En un pueblo chiquito, cercano a Villa del Rosario, en Córdoba, un pibe llamado Maxi ve que sus padres se separan y debe viajar con su  Madre a Córdoba Capiiitaal.

Siempre le gustó la música, los sonidos, los ruidos… el baile.

 

 

Golpeaba la mesa, las cacerolas, con tenedor a modo de palillo, una batería imaginaria y bulliciosa, siguiendo el compás.

Abandona la escuela secundaria y se pone a estudiar música con buenos profesores, le enseñan melodías, ritmos, semifusas y corcheas. El Conservatorio era su nuevo Hogar.

De repente, como siempre el Universo conspira a favor, alguien le dice… “Mira, están tomando una prueba para tocar en una Banda, ¿por qué no vas?”.

Un gran desafío, es muy joven, su madre se entera y piensa  que no  es una buena oportunidad, que debe  empezar un trabajo digno.

El padre le afirma lo mismo… “Dejate de joder con la musiquita, no vas a ir a ningún lado…”.

 

 

Como Palito, como Sandro, como León, como Abel Pintos… tan joven y con tantas ganas de hacer Música.

Finalmente, va a la casa de su Abuela. Tiene 17 años, crece , practica, consigue un trabajo en una Carpintería.
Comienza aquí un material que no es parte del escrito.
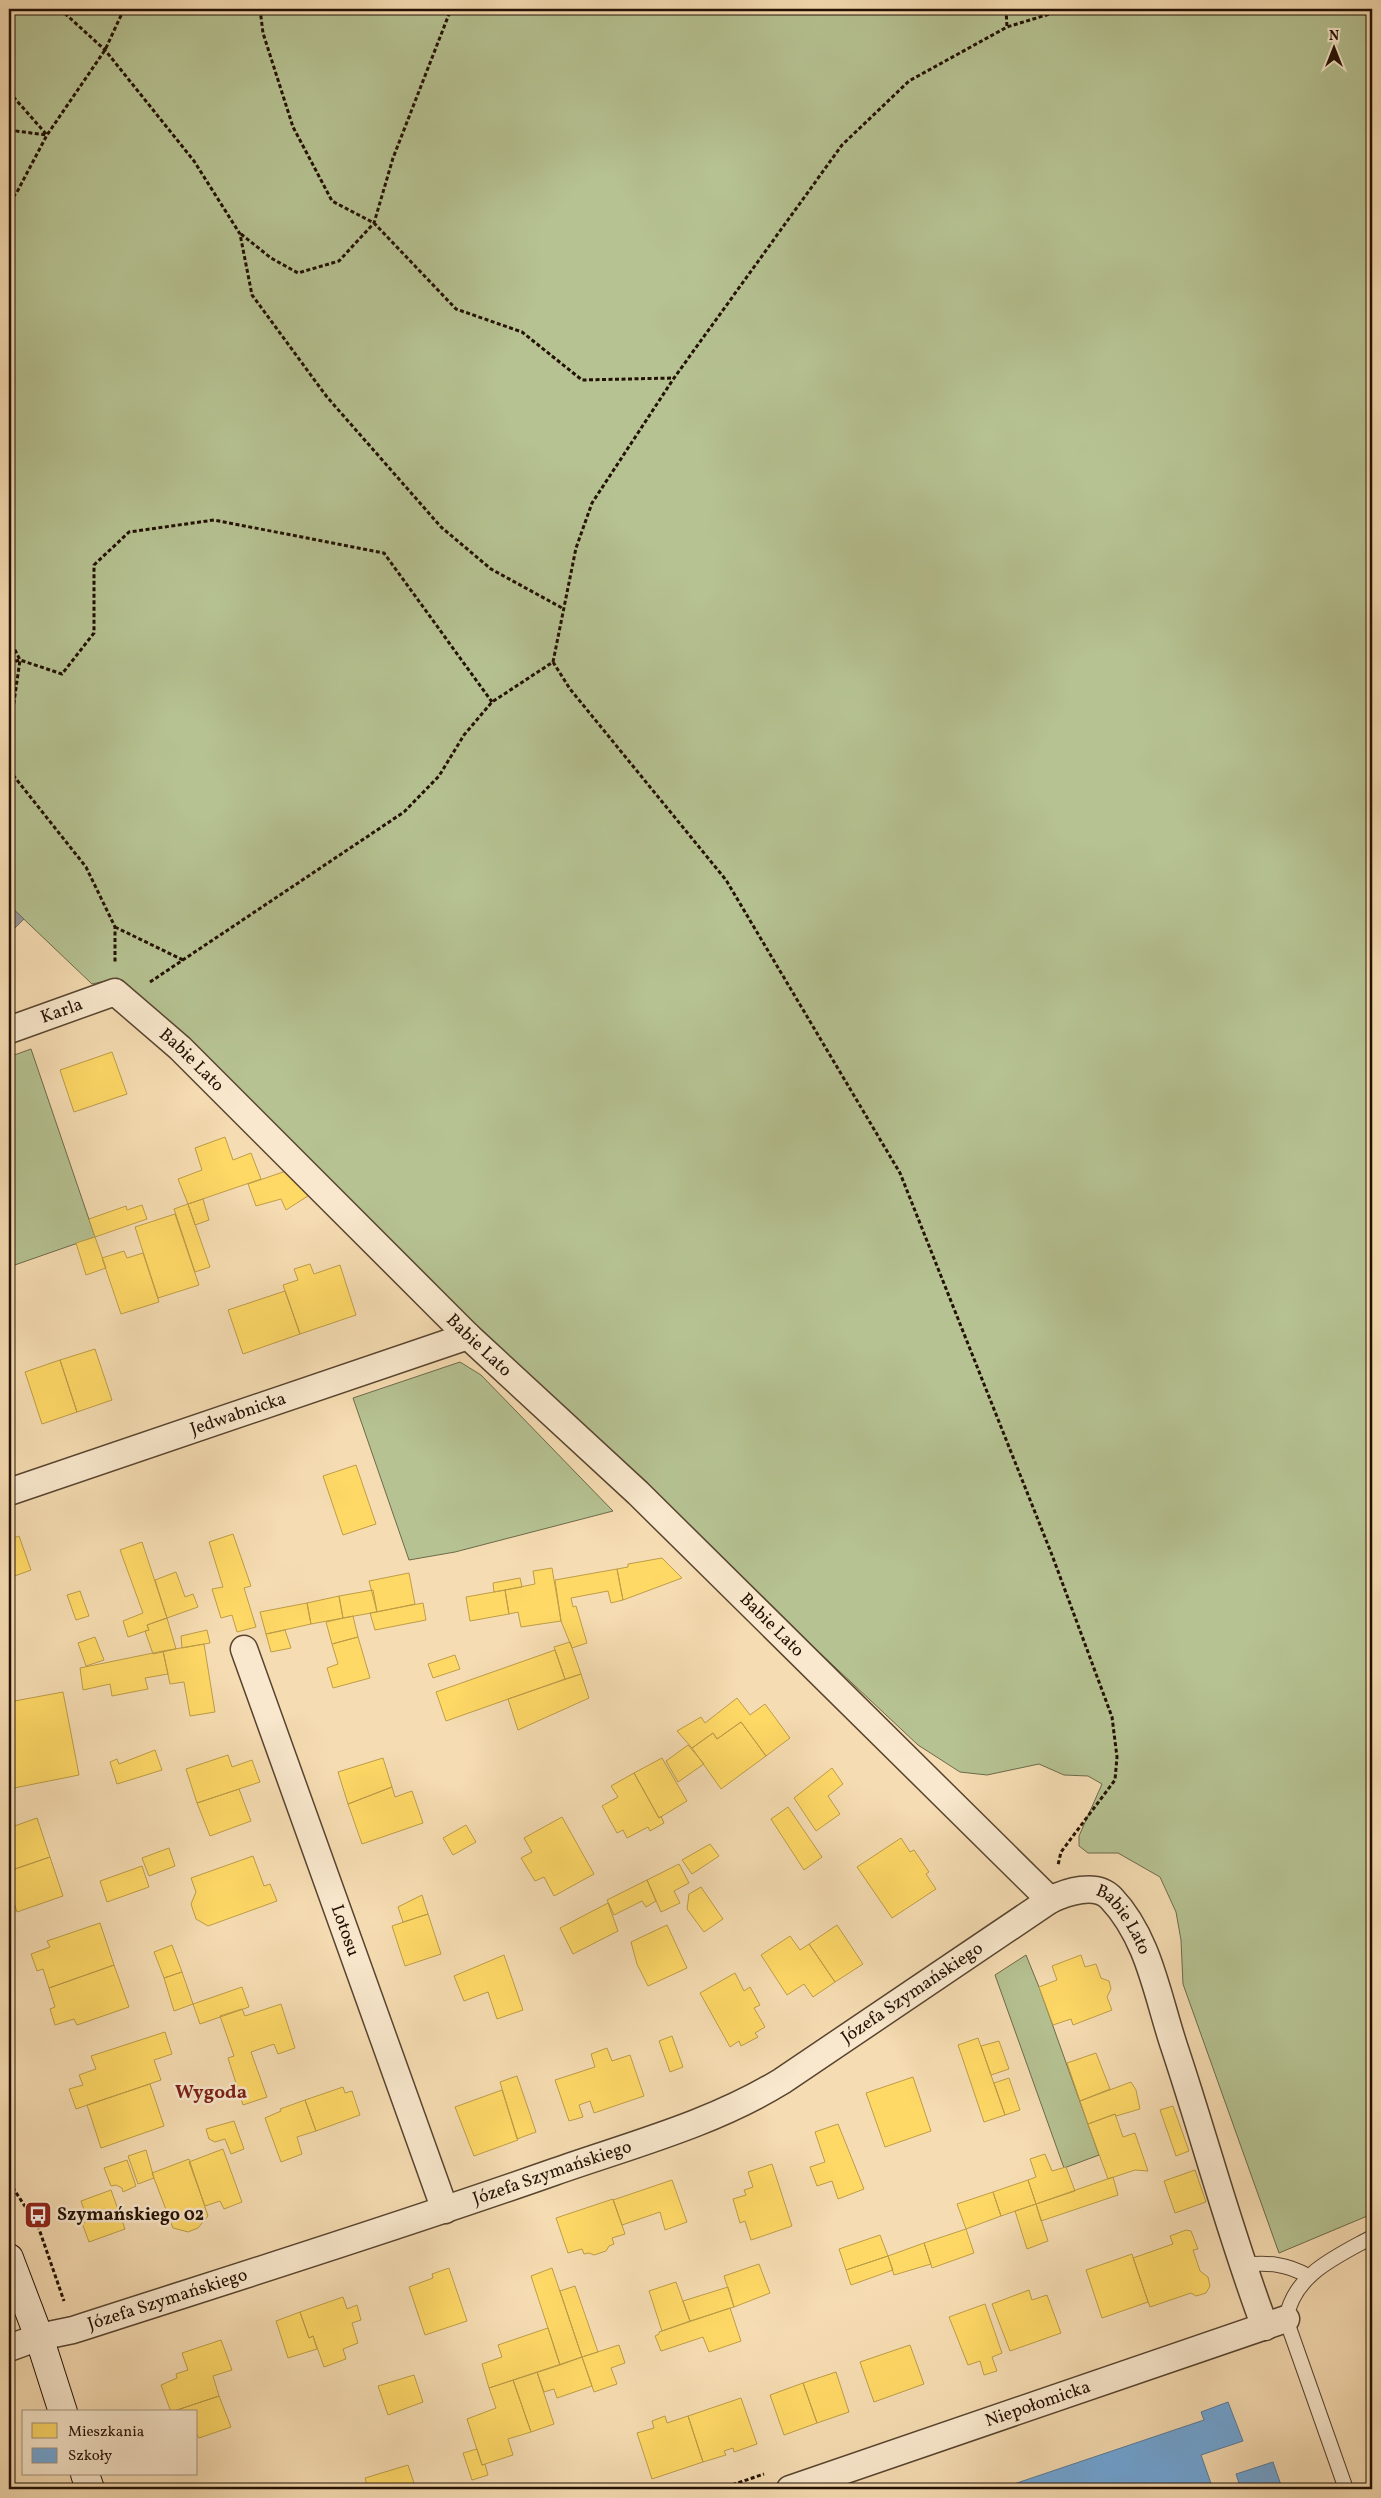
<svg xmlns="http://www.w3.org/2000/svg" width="1381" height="2498" font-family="Vollkorn,serif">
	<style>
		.green { fill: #b6c292; stroke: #6c6a4a }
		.homes { fill: #ffd966; stroke: #bd9d48 }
		.schools { fill: #6fa8dc; stroke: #587b9b }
		.industry { fill: #999; stroke: #76706c }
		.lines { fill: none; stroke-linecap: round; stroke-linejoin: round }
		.lane-casing { stroke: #58442f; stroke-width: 16 }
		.street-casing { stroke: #58442f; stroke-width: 29 }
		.secondary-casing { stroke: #231103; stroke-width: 30 }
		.path { stroke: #231103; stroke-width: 3; stroke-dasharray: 4 2.5; stroke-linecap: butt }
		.lane { stroke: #f9e8cd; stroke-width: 14 }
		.street { stroke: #f9e8cd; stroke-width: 26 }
		.secondary { stroke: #f9e8cd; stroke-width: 28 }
		.labels { text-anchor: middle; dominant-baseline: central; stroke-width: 5; stroke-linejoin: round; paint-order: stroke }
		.street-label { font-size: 18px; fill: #231103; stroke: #f9e8cd }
		.poi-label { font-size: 18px; font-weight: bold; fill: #231103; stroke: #f9e8cd; text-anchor: start }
		.neighbourhood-label { font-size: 19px; font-weight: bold; fill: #7a1f14; stroke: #f9e8cd }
	</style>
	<rect width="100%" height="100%" fill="#f6dcb2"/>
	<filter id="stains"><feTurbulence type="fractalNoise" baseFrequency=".004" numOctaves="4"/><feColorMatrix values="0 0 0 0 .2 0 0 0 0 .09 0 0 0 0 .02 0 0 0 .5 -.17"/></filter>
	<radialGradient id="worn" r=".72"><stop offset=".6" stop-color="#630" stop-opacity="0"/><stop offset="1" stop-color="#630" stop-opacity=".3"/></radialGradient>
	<path class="green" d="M9 9H1372V2214L1279 2253 1183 1984 1181 1940 1176 1912 1160 1877 1118 1853H1088L1079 1846V1836L1102 1784 1088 1776 1064 1775 1039 1764 987 1775 960 1772 918 1745 477 1331 118 978 92 984 9 905Z
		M31 1049 95 1237 9 1267V1057Z
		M460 1362 481 1375 613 1511 455 1552 409 1560 353 1398Z
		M1026 1955 1039 1987 1099 2155 1064 2168 995 1975Z"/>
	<path class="homes" d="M112 1052 127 1094 74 1112 60 1070Z
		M225 1137 233 1160 251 1153 261 1179 188 1204 178 1179 202 1170 195 1148Z
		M289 1170 311 1194 286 1210 281 1199 256 1206 248 1184Z
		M203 1199 209 1220 195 1225 188 1204Z
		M188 1204 210 1267 195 1272 174 1209Z
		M142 1205 147 1219 95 1237 89 1219 126 1206 127 1210Z
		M175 1214 199 1285 158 1298 135 1227Z
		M95 1237 106 1268 86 1275 76 1243Z
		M124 1251 127 1258 143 1253 159 1302 121 1314 102 1258Z
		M310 1264 314 1274 340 1265 356 1315 300 1334 283 1285 298 1280 294 1269Z
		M285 1291 300 1334 243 1354 228 1310Z
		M95 1349 112 1400 77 1412 60 1360Z
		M60 1360 77 1412 42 1424 25 1372Z
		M356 1465 376 1524 343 1535 323 1476Z
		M233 1534 251 1586 244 1588 256 1627 237 1632 232 1615 221 1618 212 1589 223 1587 209 1542Z
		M19 1536 31 1570 9 1578V1540Z
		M142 1542 167 1618 147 1625 149 1630 128 1637 123 1621 143 1613 120 1550Z
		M662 1558 682 1578 623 1600 617 1569 628 1567V1564Z
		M552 1568 561 1621 521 1627 518 1612 509 1614 505 1590 535 1584 533 1571Z
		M617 1569 623 1600 611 1603 608 1591 571 1598 573 1607 576 1606 587 1643 572 1648 561 1621 555 1580Z
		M176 1572 185 1597 193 1594 198 1607 167 1618 155 1580Z
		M409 1573 415 1604 377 1612 369 1581Z
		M520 1578 522 1587 494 1592 493 1583Z
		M373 1590 377 1612 343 1618 339 1596Z
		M505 1590 509 1614 470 1621 466 1597Z
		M80 1591 89 1616 76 1620 67 1595Z
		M339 1596 343 1618 311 1624 307 1603Z
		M307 1603 311 1624 266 1634 260 1612Z
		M423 1603 426 1620 375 1630 370 1613Z
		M353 1616 358 1637 332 1644 326 1622Z
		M167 1618 176 1649 153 1654 145 1631 149 1630 147 1625Z
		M207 1630 210 1643 182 1648 181 1636Z
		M285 1630 291 1648 271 1652 266 1634Z
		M95 1637 104 1660 86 1666 78 1643Z
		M358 1637 370 1678 333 1688 327 1668 338 1664 332 1644Z
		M570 1642 581 1674 565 1679 554 1647Z
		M204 1644 215 1712 190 1716 184 1682 170 1684 163 1651Z
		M555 1650 565 1679 446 1721 436 1692Z
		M163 1651 168 1674 145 1678 148 1689 112 1696 110 1684 83 1690 80 1668Z
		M455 1655 460 1669 433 1678 428 1664Z
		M581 1674 589 1698 518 1730 508 1699Z
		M63 1692 79 1775 9 1789V1702Z
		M737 1698 750 1715 765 1704 790 1738 766 1756 741 1722 717 1739 713 1733 692 1748 677 1731 701 1717 705 1723Z
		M741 1722 766 1756 721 1789 692 1748 713 1733 717 1739Z
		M688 1745 704 1764 678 1782 666 1761Z
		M155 1750 162 1770 117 1784 110 1762 117 1759 119 1764Z
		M228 1755 232 1767 252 1760 260 1782 197 1803 186 1769Z
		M383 1758 392 1787 348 1804 338 1772Z
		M662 1758 687 1801 659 1818 634 1773Z
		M832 1768 843 1784 828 1796 840 1814 816 1831 794 1798Z
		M634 1773 659 1818 661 1816 664 1823 650 1831 648 1827 627 1838 623 1830 617 1833 602 1806 618 1797 611 1786Z
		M392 1787 395 1797 412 1791 423 1823 362 1844 348 1804Z
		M239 1789 251 1821 210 1836 197 1803Z
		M788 1807 822 1857 804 1870 771 1819Z
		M562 1817 594 1874 554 1896 544 1877 535 1881 521 1858 532 1852 524 1838Z
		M37 1818 50 1857 9 1871V1828Z
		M466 1825 476 1842 453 1855 443 1838Z
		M901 1838 910 1852 914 1850 929 1872 926 1874 936 1889 892 1918 857 1867Z
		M710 1844 719 1856 692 1874 682 1860Z
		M169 1848 175 1866 149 1876 142 1858Z
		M253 1856 264 1886 270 1884 277 1901 208 1926 196 1919 191 1904 196 1892 191 1878Z
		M50 1857 63 1896 17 1912 9 1887V1871Z
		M679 1864 689 1883 674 1891 680 1903 661 1912 647 1880Z
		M142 1866 149 1887 107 1902 100 1881Z
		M647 1880 656 1901 646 1907 642 1901 614 1915 607 1900Z
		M701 1887 723 1919 704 1932 687 1909 689 1894Z
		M422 1895 428 1914 403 1922 398 1907Z
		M608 1903 618 1931 573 1954 560 1928Z
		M428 1914 441 1954 405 1966 392 1926Z
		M100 1923 114 1965 49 1988 43 1969 37 1971 31 1954 50 1947 47 1941Z
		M667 1925 687 1968 648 1986 637 1964 631 1942Z
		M837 1925 863 1964 835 1982 809 1944Z
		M790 1936 800 1950 809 1944 835 1982 813 1997 804 1984 787 1995 761 1955Z
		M172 1945 182 1972 164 1978 154 1952Z
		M504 1955 523 2010 497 2019 488 1992 464 2001 454 1976Z
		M1081 1955 1085 1967 1096 1964 1101 1978 1109 1981 1111 1989 1107 1997 1112 2010 1073 2025 1071 2019 1053 2025 1039 1987 1057 1980 1052 1966Z
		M114 1965 129 2007 77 2025 74 2019 55 2025 50 2009 55 2007 49 1988Z
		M182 1972 193 2004 174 2011 164 1978Z
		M735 1973 744 1991 750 1987 760 2005 754 2008 765 2027 755 2033 758 2037 741 2046 739 2041 730 2047 700 1993Z
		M242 1987 249 2007 200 2024 193 2004Z
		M281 2004 295 2048 278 2054 274 2044 251 2052 267 2097 243 2105 228 2058 234 2056 220 2016 242 2009 245 2016Z
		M165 2032 172 2054 154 2060 161 2080 76 2109 69 2089 83 2085 79 2075 96 2069 91 2056Z
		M672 2036 683 2067 670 2072 659 2041Z
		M978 2038 1005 2115 984 2122 958 2045Z
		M999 2041 1009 2069 991 2075 981 2046Z
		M607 2048 612 2061 630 2055 644 2096 594 2113 590 2101 579 2105 583 2117 569 2121 555 2080 595 2067 591 2054Z
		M1096 2053 1110 2089 1080 2101 1067 2063Z
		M517 2076 536 2132 517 2139 500 2082Z
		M913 2077 931 2131 885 2147 866 2093Z
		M1009 2078 1020 2110 1005 2115 994 2083Z
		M1131 2082 1136 2090 1140 2109 1116 2116 1115 2114 1088 2124 1080 2101Z
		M150 2084 164 2126 101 2148 87 2105Z
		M343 2087 345 2093 352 2091 360 2115 316 2131 305 2100Z
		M502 2090 518 2140 474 2156 455 2107Z
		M305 2100 316 2131 297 2137 302 2154 281 2162 265 2118 281 2111 280 2109Z
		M1173 2106 1189 2151 1176 2156 1160 2110Z
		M1115 2114 1123 2137 1135 2133 1148 2171 1135 2170 1108 2179 1088 2124Z
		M234 2121 244 2149 231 2154 225 2139 215 2142 209 2139 206 2129Z
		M838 2124 864 2189 838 2199 832 2181 817 2186 810 2167 825 2162 815 2132Z
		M223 2149 242 2202 224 2209 220 2201 205 2206 189 2162Z
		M146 2150 154 2178 138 2184 128 2156Z
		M1045 2154 1052 2171 1066 2167 1075 2191 1036 2204 1028 2180 1036 2177 1030 2159Z
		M189 2159 208 2216 198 2228 188 2232 173 2228 152 2173Z
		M127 2160 136 2186 123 2192 122 2188 116 2185 111 2186 104 2168Z
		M772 2164 792 2226 751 2240 745 2221 740 2223 733 2199 746 2195 744 2190 753 2187 748 2172Z
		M1195 2170 1206 2202 1175 2213 1164 2181Z
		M1113 2177 1118 2195 1041 2221 1036 2204Z
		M672 2180 687 2222 665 2230 660 2212 622 2225 613 2200Z
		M1028 2180 1036 2204 1001 2216 993 2192Z
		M111 2190 125 2229 89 2242 82 2223 88 2221 81 2201Z
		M993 2192 1001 2216 966 2229 957 2204Z
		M613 2199 625 2234 612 2238 614 2244 609 2246 606 2251 594 2255 589 2253 584 2254 582 2249 568 2253 556 2218Z
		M1036 2204 1048 2241 1027 2249 1015 2211Z
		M966 2229 974 2253 932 2268 924 2243Z
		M1186 2230 1191 2231 1198 2249 1193 2250 1200 2271 1208 2277 1210 2286 1206 2293 1196 2296 1191 2293 1150 2307 1133 2258 1173 2244 1170 2236Z
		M880 2235 888 2256 846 2270 839 2249Z
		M924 2243 931 2264 894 2275 888 2256Z
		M1132 2254 1148 2302 1102 2318 1086 2270Z
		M888 2256 893 2270 851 2285 846 2270Z
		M759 2264 770 2293 734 2307 724 2276Z
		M449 2268 467 2321 425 2335 409 2287 433 2278 432 2274Z
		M552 2268 582 2357 560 2365 531 2276Z
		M676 2282 690 2321 662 2331 649 2291Z
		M575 2286 598 2352 582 2357 560 2291Z
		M728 2287 734 2307 690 2321 683 2301Z
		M1029 2290 1032 2300 1047 2295 1061 2333 1010 2351 992 2304Z
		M343 2297 347 2309 357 2305 361 2320 352 2323 358 2343 343 2349 346 2359 324 2367 313 2336 309 2338 300 2312Z
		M985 2304 1002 2353 992 2357 997 2371 984 2375 980 2361 968 2365 949 2317Z
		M730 2308 741 2341 709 2352 703 2337 661 2351 655 2336 659 2334V2332Z
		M300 2312 309 2338 313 2336 317 2349 288 2358 276 2321Z
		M548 2328 560 2365 489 2388 482 2364 502 2357 498 2345Z
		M221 2340 232 2370 213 2376 219 2396 171 2412 161 2385 177 2378 176 2374 188 2370 182 2353Z
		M619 2345 625 2363 611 2368 617 2384 594 2392 582 2357Z
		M910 2345 924 2384 874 2402 860 2362Z
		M582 2357 592 2386 557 2398 554 2389 544 2392 537 2372Z
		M537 2372 554 2424 531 2432 513 2380Z
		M836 2372 849 2412 817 2423 803 2383Z
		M414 2375 423 2402 388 2415 378 2386Z
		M513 2380 531 2432 508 2439 513 2455 482 2465 467 2419 496 2408 489 2388Z
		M803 2383 817 2423 784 2435 770 2395Z
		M219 2396 231 2427 199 2438 196 2433V2412H171Z
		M741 2398 757 2444 734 2452 733 2448 724 2451 726 2455 703 2462 688 2416Z
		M665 2416 667 2423 688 2416 703 2462 652 2479 637 2433 654 2428 652 2421Z
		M477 2449 482 2465 485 2464 488 2475 472 2480 463 2453Z
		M408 2465 416 2489H368L365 2478Z
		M36 2485 37 2489H24Z"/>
	<path class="schools" d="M1228 2402 1243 2441 1201 2455 1213 2489H999L1204 2420 1201 2412Z
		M1273 2462 1281 2485 1274 2489H1241L1236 2474Z"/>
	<path class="industry" d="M9 905 24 919 9 934Z"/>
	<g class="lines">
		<g class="lane-casing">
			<path id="lane" d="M1243 2265C1268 2262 1287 2264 1308 2276
				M1346 2489 1286 2319C1294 2274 1336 2257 1372 2237"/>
		</g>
		<g class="street-casing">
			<g id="street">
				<path id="s1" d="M9 1030 115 992 180 1048 468 1336 638 1493 1050 1900"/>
				<path id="s2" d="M9 1492 468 1336"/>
				<path id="s3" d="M244 1649 445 2210"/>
				<path id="s4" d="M9 2348 39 2337 73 2330C234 2278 395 2228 554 2172 631 2145 712 2124 782 2081L1050 1900C1066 1892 1096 1882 1111 1898 1149 1938 1157 1995 1174 2046 1205 2139 1230 2234 1265 2327"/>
				<path id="s5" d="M790 2489 1286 2319"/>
			</g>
		</g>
		<g class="secondary-casing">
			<path id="secondary" d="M9 2258 39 2337 63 2412
				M85 2474 90 2489"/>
		</g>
		<path class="path" d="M60 9 105 50 194 161 240 234 252 295 327 397 441 527 491 569 564 609
			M260 9 263 33 293 127 332 201 374 223 456 309 522 332 582 380 673 378
			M1006 9 1007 27
			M9 92 47 135
			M9 130 46 135
			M9 202 17 192 47 135 105 50 124 9
			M241 234 271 258 298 273 339 261 374 223 393 158 451 9
			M9 638 20 660 9 737
			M553 662 570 689 726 880 900 1173 1052 1555 1112 1717 1117 1757 1115 1780 1061 1852 1058 1865
			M9 663 20 660 62 674 94 633V565L129 532 214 520 384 553 492 702
			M9 770 86 867 115 927V963
			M115 927 183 960
			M150 982 404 812 439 776 464 735 492 702 553 662 576 548 592 503 674 378 842 145 909 81 1007 27 1066 9
			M9 2182 38 2226 64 2301
			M720 2489 764 2474"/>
		<use href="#lane" class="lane"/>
		<use href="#street" class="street"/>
		<use href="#secondary" class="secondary"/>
	</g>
	<defs>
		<g id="bus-square" transform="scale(1.4375)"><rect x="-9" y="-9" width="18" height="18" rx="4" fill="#8f2418" stroke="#f9e8cd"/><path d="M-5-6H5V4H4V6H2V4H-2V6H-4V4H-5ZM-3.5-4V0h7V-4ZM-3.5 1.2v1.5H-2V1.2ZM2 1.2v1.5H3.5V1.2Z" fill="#fff"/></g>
	</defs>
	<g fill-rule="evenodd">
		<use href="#bus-square" x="38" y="2215"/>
	</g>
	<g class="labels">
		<g class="street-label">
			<text stroke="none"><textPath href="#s1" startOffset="56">Karla</textPath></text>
			<text stroke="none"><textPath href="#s1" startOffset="215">Babie Lato</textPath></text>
			<text stroke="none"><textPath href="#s1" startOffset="620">Babie Lato</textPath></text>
			<text stroke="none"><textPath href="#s2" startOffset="242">Jedwabnicka</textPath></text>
			<text stroke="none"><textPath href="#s1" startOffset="1025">Babie Lato</textPath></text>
			<text stroke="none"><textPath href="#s4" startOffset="1232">Babie Lato</textPath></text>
			<text stroke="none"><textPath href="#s3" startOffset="299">Lotosu</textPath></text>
			<text stroke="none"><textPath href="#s4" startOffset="976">Józefa Szymańskiego</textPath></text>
			<text stroke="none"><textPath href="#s4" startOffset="571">Józefa Szymańskiego</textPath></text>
			<text stroke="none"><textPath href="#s4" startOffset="166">Józefa Szymańskiego</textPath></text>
			<text stroke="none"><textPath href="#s5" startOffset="262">Niepołomicka</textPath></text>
		</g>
		<g class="poi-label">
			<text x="57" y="2215">Szymańskiego 02</text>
		</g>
		<g class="neighbourhood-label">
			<text x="211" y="2093">Wygoda</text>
		</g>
	</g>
	<rect width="1381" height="2498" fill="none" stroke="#f6dcb2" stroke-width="30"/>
	<rect x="10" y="10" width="1361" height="2478" fill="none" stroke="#231103" stroke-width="2.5"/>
	<rect x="15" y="15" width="1351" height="2468" fill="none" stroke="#231103"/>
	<rect x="22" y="2410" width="175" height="65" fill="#f9e8cd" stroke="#a3927c"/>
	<rect x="32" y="2423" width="25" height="15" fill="#ffd966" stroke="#a3927c"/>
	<text x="68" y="2436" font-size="15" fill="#231103">Mieszkania</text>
	<rect x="32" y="2448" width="25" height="15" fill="#6fa8dc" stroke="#a3927c"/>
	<text x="68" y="2460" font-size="15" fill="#231103">Szkoły</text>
	<g transform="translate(1334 48)" stroke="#f9e8cd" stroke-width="4" paint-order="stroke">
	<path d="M0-4L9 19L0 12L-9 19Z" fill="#231103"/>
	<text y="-8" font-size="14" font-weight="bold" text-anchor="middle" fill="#231103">N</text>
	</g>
	<rect width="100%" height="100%" filter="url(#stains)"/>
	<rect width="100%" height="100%" fill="url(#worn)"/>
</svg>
Se siente mayor y se muda a una casa abandonada en una granja, sin luz, sin agua, sin baño. Sólo y casi confundido, patea piedritas con las manos en los bolsillos.

El Universo envía otro aviso, un muchacho bueno llamado Sergio. Se hacen amigos y lo lleva a vivir con él a Villa del Rosario, a una casa normal, con luz, con agua, con baño.

 

 

Entre ellos y un par de amigos, arman la primera banda de su vida, un sueño tan grande como el de Charly y Lebón en Buzios, armando Serú Giran.

Maxi consigue trabajo en una local de artículos de limpieza y, por las noches, trabaja también en la radio, pasaba música, soñaba….

Aparece de nuevo el Universo, Julio le tiende una soga, tienen la oportunidad de tocar en una banda profesional en Villa María.

Una vida completa persiguiendo sueños, corriendo de atrás, llegando tarde a donde nunca pasa nada.

 

 

Maxi hoy es feliz, toca en la banda, sus padres lo aplauden y se arrepienten de no haber colaborado más con su hijo.

A veces los padres nos equivocamos, cortamos alas, hachamos talentos, bajamos locuras lindas.

Maxi sólo sabe algo, la Música siempre lo va a acompañar.